Ulvit, though her rescuer and constant companion all these years, had never stirred love in Candacis. No one, in that time, had done so. To Ulvit, Candacis offered her receptivity, some loyalty, good manners, and, today, a restrained interest in fresh things. But love—Of course, love had been gouged out in early childhood. Even Ulvit’s unintrusive care could not revitalize a poisoned soul. Ulvit had not expected that it would.
Yet, watching Candacis as she moved about, examining the dress, Ulvit (the mirror) added, testingly, “There are young men, and handsome ones, in the wood.”
Candacis glanced round. Her face did not alter, but for a moment
a dense black absence filled her eyes. She said, in a voice which startled Ulvit, who once or twice had heard Arpazia speak, “What are they to me?”
Carefully, Ulvit said, “In their manner, some of them are royal, just as you are.”
“Draco’s bastards?” She spoke coarsely, for her.
“No, the royal ones of the wood, known to the gods. Like the man you saw in red in your dream.”
Unblushing and cool, the face, and the eyes, investigated Ulvit now, as they had sometimes done even when a child’s. Well, she had grown first among betrayers.

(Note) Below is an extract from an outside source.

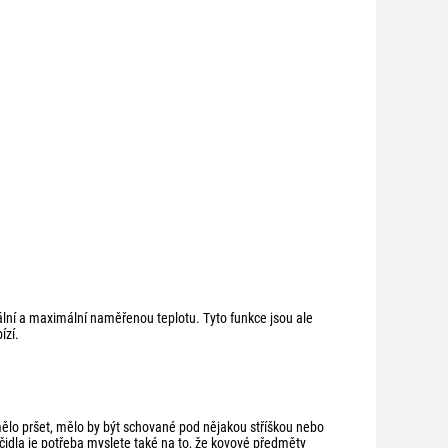
lní a maximální naměřenou teplotu. Tyto funkce jsou ale
ízí.
ělo pršet, mělo by být schované pod nějakou stříškou nebo
čidla je potřeba myslete také na to, že kovové předměty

Ulvit did not answer the eyes. As she closed the lid of the chest, the girl said, “I’m not from your kind, Ulvit.”
“You’re a Christian maiden, I know.”
“Nor a Christian. Besides, it’s all one, that. Don’t you say so?”
“So it is.”
Ulvit waited then, but when she turned, only the dress was there. Candacis had taken it off, casting it like a bar of white light across the chair. She had put on her ordinary garments and gone our. The necklace—how strange, could she have guessed?—she had let drop on the floor.
But there was another month to wait.